Sen. Stan Clouse has no shortage of pictures of his impressive wood carvings to display. What started out as a way to cope with the loss of his young son has turned into a lifelong hobby and creative outlet for the Kearney senator.

Clouse’s only child, Jeremiah, died at age 10 from a brain stem tumor that he’d been diagnosed with only two years before. A fellow member of the freshman senator’s church suggested wood carving as a way to occupy his hands and mind in his grief.

“It was therapy for me,” Clouse said. “It still is. The loss that I’ve experienced gives me the perspective that I need to just keep going. I’m a person of faith, so I believe that there’s a plan, even if I don’t know what it is.”

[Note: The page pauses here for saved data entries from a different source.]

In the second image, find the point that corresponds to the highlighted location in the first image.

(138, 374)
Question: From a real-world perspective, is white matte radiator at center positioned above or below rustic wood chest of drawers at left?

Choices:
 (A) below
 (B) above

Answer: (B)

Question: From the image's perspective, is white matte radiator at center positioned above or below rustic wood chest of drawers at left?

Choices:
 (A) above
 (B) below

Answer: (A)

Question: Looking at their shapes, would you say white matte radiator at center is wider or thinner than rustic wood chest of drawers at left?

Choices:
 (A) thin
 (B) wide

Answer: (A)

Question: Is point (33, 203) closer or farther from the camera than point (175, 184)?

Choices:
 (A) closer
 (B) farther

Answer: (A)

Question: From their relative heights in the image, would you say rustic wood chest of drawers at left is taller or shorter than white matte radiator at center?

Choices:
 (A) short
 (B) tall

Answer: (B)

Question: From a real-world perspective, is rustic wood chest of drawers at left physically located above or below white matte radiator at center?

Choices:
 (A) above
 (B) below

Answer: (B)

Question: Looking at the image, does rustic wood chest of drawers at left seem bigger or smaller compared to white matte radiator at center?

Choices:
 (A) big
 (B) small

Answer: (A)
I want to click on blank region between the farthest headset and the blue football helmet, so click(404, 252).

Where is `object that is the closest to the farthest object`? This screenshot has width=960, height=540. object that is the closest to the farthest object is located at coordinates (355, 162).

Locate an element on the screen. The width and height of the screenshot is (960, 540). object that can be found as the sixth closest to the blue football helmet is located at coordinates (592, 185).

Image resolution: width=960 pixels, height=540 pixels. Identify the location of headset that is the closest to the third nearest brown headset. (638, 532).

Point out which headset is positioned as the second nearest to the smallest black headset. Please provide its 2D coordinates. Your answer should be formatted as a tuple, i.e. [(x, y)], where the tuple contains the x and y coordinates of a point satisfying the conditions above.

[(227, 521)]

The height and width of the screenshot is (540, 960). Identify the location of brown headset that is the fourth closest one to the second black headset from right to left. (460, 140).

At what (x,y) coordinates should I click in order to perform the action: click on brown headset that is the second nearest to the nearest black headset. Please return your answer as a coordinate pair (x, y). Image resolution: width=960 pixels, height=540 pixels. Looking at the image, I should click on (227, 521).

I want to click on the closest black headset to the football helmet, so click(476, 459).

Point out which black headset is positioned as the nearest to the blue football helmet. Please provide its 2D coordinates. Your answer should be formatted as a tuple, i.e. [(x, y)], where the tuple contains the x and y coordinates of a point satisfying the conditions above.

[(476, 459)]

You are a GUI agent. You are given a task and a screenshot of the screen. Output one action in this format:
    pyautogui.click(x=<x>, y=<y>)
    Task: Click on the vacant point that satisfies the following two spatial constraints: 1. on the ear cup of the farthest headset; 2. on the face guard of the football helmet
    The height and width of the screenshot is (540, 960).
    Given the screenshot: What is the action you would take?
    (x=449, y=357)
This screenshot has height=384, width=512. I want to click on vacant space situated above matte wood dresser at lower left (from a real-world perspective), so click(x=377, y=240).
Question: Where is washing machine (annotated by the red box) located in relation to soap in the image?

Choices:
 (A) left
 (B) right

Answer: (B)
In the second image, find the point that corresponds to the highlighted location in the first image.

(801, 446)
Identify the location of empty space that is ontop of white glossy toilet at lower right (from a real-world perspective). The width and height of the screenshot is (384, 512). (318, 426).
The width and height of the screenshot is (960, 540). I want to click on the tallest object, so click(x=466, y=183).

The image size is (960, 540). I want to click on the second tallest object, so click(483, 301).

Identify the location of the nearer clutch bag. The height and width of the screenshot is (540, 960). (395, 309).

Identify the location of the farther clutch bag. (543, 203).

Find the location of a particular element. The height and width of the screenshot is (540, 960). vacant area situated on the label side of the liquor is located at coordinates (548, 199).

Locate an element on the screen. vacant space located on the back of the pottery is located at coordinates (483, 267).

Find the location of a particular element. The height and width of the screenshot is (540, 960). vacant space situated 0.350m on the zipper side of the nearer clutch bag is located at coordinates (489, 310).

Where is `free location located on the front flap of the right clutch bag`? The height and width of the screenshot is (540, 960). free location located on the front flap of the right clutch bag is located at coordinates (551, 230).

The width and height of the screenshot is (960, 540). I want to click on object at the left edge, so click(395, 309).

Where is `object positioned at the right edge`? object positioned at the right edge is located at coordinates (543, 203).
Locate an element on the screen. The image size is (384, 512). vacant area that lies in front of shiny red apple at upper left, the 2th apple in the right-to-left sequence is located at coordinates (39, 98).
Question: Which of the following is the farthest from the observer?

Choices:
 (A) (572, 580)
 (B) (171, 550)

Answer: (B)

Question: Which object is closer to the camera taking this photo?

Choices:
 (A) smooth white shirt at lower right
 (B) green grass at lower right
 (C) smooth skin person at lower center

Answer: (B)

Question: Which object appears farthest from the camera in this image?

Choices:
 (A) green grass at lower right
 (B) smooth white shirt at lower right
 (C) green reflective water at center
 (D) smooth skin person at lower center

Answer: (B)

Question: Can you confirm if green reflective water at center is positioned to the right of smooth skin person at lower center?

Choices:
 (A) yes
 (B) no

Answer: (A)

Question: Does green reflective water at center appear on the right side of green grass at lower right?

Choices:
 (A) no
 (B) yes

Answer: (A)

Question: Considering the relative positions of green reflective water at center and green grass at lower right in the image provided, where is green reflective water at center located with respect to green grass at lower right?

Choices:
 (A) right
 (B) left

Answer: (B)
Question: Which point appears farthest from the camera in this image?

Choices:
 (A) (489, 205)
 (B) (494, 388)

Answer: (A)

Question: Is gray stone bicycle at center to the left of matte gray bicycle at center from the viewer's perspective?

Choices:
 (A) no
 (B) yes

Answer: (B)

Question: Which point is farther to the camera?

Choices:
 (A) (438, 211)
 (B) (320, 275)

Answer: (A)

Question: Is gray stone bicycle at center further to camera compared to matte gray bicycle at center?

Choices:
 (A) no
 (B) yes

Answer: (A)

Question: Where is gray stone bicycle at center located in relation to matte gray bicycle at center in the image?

Clouse believes that plan also brought LaVon to a seat at his table at a Fellowship of Christian Athletes banquet after the death of his first wife. LaVon, whom he married in 2023, was herself a widow.

“It helps that we knew each other’s spouses before they died,” Clouse said. “It makes it easier to accept them as still part of both of our lives.”

The wood carvings that also have become such a part of his life — some done with mallets, others thin reliefs or full-size busts — often are donated as fundraising auction items to the many nonprofits and community organizations that Clouse has been involved in over the years in District 37.

In fact, Clouse said one of the biggest challenges now that he’s in Lincoln serving as a state senator is missing out on the happenings back home in Kearney, where he served on the city council and was mayor for 18 years.

Clouse grew up in the small town of Brady. He graduated in 1975 with a class of 18 — one of the biggest in the school’s history — and got a job at the Nebraska Public Power District just a year later as an ironworker helping build the Gerald Gentleman Station coal plant in Sutherland.

That affinity for small-town life never left Clouse, and getting to visit many of Nebraska’s small towns is one of the side benefits of his other passion: golf.

“My goal is to play every golf course in Nebraska,” Clouse laughed, something he may achieve now that he’s retired from a 40-year career at NPPD.

“I love playing small-town courses,” Clouse said. “I love traveling and seeing the state, stopping in coffee shops or wine shops while I’m there.”

But golf will have to wait for a bit. For now, the senator said he looks forward to bringing his many years of municipal experience to the Capitol.

“A lot of the issues I’m encountering here are things I’m familiar with, it’s just a different approach,” Clouse said. “I’m ready for the challenge.”